Whisper defends itself (again).

 

Taylor Hatmaker

Tech

Posted on Oct 24, 2014   Updated on May 30, 2021, 8:24 am CDT

Anonymous social messaging app Whisper has responded again to defend its practices after the Guardian published a damning report of the app’s privacy policies last week. The direct response to 10 questions directly posed by the Guardian went live on Friday night (a notoriously good time to quietly post bad news) as a PDF document rather than an official update on the company’s blog. Whisper’s editorial side previously published point-by-point responses to the Guardian’s allegations in a statement last week.

The statement, titled “Setting The Record Straight,” comes from Whisper cofounder and CEO Michael Heyward, who appears to have no intention of backing down in defense of his popular anonymous platform. Heyward asserts that the Guardian‘s controversial reporting, sourced from meetings about a potential editorial partnership between Whisper and the British newspaper, remains “highly misleading or just plain wrong,” a result of “technology-related inferences based on discussions with non-technical people.” He also mentioned that none of the Whisper staff knew they were on record. 

In the statement, Heyward condemns the very public reaction of his team’s editorial lead, former Gawker staffer Neetzan Zimmerman. “Neetzan’s reaction to the Guardian’s allegations has taken away from the substance of the issue, which is that much of the Guardian’s reporting on this issue has been highly misleading or just plain wrong,” Heyward writes. Zimmerman published a flurry of rapid-fire tweets aggressively denying the allegations after the Guardian‘s first story.

First response: The Guardian’s piece is lousy with falsehoods, and we will be debunking them all. Much more to come.

— Neetzan Zimmerman (@neetzan) October 16, 2014

Heyward goes on to dismiss ongoing claims that Whisper meaningfully tracks the location of users who actively opt out of sharing their location data to the app. He confirms that Whisper does collect IP addresses, useful for inferring a user’s location, regardless of whether a Whisper user opts in or out of location sharing. Heyward notes that IP collection is a common practice and that Whisper’s safety team uses this data in certain cases (though, notably, he confirmed that the editorial team is privy to the same IP data):

“This is confusing the practices of the safety team with the editorial team. If we receive a valid legal request, or we learn through a Whisper post of an imminent and serious threat to people’s safety, the safety team will forward the IP address (if we have it) to the appropriate legal authority. For example, if a user is soliciting minors, we will share the limited information we have with the National Center for Missing and Exploited Children.”

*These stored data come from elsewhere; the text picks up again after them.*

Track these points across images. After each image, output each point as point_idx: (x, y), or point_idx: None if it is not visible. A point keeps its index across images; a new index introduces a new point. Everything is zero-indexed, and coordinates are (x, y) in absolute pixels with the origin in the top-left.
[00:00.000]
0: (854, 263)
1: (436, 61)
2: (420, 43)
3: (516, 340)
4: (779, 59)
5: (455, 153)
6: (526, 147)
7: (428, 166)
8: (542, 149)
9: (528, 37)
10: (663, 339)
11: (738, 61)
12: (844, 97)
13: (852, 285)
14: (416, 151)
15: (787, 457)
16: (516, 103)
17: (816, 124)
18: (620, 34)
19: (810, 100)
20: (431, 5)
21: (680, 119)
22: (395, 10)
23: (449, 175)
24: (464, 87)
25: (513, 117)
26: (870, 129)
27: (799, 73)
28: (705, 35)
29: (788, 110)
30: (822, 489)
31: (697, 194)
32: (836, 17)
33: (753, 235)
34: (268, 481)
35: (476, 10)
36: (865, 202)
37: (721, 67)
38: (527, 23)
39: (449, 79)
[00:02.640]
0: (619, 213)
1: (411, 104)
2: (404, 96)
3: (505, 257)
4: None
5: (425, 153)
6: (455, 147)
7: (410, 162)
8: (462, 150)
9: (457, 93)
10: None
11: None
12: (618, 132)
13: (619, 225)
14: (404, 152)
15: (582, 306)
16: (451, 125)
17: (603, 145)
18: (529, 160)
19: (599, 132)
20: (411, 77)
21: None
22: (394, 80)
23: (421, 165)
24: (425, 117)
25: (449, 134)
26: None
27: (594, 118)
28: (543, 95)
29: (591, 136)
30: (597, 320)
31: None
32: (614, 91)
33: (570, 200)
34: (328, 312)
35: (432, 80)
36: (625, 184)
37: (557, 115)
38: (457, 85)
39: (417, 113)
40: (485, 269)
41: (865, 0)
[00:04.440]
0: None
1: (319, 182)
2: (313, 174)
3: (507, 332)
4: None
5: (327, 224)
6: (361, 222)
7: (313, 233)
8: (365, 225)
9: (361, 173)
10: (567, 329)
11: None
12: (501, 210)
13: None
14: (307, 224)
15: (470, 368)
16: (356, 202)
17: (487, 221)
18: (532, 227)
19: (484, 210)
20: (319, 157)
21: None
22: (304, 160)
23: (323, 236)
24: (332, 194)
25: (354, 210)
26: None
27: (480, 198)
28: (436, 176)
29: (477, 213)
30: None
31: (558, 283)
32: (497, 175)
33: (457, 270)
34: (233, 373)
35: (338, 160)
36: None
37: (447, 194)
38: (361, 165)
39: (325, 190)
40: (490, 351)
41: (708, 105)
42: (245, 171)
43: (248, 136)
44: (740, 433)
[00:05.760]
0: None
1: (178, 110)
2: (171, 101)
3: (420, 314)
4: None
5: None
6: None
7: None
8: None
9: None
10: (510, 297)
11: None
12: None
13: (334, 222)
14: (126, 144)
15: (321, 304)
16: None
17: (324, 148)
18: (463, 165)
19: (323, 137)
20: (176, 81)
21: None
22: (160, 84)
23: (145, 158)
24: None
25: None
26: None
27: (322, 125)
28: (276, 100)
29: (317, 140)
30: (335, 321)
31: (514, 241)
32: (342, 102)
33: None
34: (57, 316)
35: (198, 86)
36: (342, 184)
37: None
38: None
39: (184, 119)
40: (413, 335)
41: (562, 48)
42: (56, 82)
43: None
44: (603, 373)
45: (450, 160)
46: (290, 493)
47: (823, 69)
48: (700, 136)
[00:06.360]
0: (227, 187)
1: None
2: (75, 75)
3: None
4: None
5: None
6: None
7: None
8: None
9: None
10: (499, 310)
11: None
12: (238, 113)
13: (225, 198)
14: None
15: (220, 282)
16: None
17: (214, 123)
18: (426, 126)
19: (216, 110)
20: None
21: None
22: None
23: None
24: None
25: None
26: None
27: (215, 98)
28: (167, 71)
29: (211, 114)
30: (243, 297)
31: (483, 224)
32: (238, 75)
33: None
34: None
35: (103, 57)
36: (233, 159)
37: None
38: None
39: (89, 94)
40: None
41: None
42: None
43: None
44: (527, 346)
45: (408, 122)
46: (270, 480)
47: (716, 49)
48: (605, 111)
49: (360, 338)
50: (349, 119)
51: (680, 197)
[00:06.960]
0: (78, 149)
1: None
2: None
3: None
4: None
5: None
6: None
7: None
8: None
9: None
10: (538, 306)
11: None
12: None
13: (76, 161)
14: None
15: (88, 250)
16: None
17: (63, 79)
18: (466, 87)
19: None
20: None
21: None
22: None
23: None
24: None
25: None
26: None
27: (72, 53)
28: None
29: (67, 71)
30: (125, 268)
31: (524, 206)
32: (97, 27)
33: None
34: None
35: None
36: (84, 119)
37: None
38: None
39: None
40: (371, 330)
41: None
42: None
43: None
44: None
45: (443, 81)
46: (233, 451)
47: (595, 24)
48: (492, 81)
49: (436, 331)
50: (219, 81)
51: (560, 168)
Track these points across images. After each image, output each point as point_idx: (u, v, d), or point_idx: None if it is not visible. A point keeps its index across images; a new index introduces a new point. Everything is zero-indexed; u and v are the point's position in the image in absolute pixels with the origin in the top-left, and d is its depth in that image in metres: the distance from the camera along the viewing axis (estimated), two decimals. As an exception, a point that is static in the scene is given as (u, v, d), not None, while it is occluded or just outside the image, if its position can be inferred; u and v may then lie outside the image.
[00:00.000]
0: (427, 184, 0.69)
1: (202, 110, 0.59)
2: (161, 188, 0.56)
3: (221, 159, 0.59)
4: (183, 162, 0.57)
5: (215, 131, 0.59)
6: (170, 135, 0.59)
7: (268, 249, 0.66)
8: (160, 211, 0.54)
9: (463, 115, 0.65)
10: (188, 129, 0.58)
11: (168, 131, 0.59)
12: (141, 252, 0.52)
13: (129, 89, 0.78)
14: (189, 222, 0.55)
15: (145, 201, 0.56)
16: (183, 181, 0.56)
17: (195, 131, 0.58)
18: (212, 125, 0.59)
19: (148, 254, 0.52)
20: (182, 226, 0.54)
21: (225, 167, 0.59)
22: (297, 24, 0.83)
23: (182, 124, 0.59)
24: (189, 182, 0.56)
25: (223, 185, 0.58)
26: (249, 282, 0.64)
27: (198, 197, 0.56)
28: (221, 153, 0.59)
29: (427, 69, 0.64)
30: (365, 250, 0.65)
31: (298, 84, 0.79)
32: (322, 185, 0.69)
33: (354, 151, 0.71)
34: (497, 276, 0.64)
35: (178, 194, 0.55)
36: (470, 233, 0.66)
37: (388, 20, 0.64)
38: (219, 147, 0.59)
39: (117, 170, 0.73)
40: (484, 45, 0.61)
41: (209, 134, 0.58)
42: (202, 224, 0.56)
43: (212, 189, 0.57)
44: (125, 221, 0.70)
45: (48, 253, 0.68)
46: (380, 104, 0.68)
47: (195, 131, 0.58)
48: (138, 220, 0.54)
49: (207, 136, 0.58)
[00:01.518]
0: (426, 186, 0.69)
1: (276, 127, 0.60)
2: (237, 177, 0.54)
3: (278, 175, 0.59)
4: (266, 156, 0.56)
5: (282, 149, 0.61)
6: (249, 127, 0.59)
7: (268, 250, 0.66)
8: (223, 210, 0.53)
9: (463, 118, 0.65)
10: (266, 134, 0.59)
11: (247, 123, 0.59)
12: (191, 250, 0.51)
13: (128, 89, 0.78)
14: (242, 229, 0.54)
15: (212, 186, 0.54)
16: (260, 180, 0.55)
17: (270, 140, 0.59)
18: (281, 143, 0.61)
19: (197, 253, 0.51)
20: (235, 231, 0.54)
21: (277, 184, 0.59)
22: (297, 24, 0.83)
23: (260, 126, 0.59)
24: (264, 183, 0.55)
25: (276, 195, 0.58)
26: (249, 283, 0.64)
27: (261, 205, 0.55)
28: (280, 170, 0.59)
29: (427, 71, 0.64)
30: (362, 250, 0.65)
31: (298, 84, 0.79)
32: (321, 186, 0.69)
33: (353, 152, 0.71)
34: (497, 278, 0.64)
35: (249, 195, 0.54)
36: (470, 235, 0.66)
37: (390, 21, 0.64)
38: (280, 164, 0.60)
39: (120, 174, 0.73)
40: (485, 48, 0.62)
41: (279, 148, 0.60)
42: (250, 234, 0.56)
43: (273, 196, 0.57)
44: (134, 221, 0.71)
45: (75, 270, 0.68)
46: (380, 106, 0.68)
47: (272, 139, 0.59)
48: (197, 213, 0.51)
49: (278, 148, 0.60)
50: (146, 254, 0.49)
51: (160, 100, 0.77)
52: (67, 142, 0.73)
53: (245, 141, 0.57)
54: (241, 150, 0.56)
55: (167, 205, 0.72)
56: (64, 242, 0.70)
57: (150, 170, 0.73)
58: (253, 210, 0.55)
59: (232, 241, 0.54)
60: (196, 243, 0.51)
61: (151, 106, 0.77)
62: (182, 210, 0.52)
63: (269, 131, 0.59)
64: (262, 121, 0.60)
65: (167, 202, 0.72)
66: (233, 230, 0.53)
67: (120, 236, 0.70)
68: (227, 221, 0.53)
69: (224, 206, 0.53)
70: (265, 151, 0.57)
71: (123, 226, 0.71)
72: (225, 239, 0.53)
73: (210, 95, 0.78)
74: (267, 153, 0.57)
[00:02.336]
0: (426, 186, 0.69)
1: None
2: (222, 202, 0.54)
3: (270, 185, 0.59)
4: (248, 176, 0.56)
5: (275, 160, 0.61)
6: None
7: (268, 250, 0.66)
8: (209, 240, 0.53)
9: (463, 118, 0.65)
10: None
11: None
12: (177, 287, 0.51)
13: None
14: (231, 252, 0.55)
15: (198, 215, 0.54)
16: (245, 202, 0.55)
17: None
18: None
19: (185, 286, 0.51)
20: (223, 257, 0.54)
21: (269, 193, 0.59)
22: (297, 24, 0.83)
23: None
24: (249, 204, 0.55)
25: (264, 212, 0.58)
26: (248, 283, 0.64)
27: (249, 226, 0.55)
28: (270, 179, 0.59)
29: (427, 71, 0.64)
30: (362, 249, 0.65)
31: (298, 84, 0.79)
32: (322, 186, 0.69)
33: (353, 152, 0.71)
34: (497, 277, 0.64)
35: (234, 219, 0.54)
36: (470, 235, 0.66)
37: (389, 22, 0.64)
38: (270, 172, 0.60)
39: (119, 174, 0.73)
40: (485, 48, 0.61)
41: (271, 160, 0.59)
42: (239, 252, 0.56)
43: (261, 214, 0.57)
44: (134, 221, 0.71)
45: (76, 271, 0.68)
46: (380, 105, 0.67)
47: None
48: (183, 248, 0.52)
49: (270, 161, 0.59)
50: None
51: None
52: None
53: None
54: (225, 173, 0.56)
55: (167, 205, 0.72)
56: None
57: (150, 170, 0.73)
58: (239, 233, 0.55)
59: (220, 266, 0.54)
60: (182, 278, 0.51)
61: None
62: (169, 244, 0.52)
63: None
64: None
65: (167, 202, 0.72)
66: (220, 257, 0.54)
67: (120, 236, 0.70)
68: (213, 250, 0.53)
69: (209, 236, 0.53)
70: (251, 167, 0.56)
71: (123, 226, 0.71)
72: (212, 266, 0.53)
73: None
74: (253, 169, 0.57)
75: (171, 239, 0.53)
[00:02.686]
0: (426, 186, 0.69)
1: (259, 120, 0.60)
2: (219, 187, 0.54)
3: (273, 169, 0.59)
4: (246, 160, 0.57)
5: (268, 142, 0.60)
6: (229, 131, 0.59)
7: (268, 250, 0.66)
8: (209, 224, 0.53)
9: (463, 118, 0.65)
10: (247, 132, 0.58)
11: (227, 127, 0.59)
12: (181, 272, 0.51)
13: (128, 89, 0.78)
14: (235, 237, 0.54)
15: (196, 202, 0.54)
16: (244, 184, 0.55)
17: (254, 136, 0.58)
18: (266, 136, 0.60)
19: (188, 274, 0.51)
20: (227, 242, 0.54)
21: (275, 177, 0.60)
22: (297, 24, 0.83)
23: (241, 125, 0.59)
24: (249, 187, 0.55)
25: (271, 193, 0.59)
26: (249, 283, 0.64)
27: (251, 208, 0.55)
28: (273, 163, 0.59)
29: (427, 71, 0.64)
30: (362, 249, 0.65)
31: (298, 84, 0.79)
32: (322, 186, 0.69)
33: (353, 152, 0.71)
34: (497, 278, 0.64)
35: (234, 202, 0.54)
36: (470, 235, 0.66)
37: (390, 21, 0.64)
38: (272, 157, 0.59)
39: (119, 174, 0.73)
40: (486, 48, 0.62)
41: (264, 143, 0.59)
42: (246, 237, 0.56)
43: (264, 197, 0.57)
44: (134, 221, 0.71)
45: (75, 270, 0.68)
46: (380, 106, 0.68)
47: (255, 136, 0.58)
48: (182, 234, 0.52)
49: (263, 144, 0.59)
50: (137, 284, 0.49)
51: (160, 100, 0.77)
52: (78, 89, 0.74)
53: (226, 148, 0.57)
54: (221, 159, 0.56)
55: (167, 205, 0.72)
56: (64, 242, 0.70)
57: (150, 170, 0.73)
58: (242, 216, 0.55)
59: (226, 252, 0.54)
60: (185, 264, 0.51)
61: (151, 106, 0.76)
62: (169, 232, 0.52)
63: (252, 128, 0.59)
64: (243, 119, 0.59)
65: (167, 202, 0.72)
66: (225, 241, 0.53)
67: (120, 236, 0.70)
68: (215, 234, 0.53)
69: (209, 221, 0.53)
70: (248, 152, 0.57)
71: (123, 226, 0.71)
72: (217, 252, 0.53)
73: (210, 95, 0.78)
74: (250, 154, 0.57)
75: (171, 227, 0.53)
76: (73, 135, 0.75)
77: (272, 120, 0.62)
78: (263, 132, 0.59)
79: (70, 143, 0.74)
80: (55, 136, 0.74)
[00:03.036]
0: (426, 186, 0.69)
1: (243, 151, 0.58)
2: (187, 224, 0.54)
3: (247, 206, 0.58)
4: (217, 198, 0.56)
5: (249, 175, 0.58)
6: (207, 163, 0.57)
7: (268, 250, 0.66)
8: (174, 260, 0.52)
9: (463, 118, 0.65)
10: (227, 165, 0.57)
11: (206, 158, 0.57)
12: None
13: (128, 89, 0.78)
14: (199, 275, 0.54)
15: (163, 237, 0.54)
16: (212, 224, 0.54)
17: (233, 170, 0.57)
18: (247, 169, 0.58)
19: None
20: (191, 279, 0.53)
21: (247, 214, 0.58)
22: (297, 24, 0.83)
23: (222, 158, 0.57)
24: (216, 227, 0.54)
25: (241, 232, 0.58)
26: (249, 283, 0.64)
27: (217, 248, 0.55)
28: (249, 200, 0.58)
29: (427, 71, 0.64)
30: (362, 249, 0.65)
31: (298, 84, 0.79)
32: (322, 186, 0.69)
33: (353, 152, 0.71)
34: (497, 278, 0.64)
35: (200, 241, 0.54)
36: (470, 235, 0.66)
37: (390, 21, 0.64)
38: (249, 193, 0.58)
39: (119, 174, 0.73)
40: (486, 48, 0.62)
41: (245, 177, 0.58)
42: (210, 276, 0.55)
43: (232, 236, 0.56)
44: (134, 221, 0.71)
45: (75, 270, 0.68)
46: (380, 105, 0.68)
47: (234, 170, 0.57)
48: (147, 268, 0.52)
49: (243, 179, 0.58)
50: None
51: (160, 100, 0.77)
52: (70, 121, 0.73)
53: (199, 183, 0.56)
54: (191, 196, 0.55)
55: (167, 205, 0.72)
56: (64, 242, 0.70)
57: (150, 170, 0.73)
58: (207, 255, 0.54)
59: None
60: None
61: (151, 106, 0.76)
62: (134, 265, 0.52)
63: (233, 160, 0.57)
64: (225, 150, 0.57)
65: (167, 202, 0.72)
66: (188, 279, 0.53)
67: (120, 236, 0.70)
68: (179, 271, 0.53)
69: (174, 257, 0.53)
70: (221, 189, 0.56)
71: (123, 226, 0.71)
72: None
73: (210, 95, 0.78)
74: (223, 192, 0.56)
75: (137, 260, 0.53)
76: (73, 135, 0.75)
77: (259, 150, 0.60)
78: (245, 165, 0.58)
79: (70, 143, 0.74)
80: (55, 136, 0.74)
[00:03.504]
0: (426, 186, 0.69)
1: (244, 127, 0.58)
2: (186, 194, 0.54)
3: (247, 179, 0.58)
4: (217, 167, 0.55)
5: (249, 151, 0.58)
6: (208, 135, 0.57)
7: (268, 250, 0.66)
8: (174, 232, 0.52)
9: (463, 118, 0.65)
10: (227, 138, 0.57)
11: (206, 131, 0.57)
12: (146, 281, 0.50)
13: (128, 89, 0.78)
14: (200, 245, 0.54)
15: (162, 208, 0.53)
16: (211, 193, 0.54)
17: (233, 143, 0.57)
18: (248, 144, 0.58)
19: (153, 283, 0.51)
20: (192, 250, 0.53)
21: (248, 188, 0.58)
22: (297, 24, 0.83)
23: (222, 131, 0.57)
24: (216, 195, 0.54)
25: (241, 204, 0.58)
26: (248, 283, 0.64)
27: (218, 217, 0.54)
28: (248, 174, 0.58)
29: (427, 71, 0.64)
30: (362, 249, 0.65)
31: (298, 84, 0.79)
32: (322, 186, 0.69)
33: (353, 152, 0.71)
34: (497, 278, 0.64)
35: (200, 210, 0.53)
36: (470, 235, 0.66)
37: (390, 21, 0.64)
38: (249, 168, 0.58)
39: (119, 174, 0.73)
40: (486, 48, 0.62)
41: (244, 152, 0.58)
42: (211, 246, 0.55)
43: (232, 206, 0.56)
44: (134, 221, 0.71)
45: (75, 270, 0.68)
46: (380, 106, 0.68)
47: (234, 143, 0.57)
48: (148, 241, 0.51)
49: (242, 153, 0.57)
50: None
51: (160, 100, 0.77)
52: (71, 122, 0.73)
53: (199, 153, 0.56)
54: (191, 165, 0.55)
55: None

Whisper’s editorial team uses keywords to infer location from users who have opted out of sharing their exact geodata in addition to historical geodata “fuzzed” to 500 meters to vet Whisper accounts that do choose to share their location.

Heyward did not debunk the Guardian‘s quote from a Whisper executive that one user, a “sex-obsessed” lobbyist in D.C., was “a guy that we’ll track for the rest of his life and he’ll have no idea we’ll be watching him,” instead stating that he is “deeply troubled” by the alleged quote, “which does not reflect [Whisper’s] values.” Heyward notes that members who were present during the meetings between the newspaper and the company are now on leave as the company investigates the Guardian‘s claims.

The Guardian isn’t the only one with questions. On Oct. 22, Senate Commerce Committee Chairman Jay Rockefeller wrote a letter to Heyward asking him to clarify the ongoing murky language around the app’s privacy practices. Whether the most recent answer will suffice remains to be seen.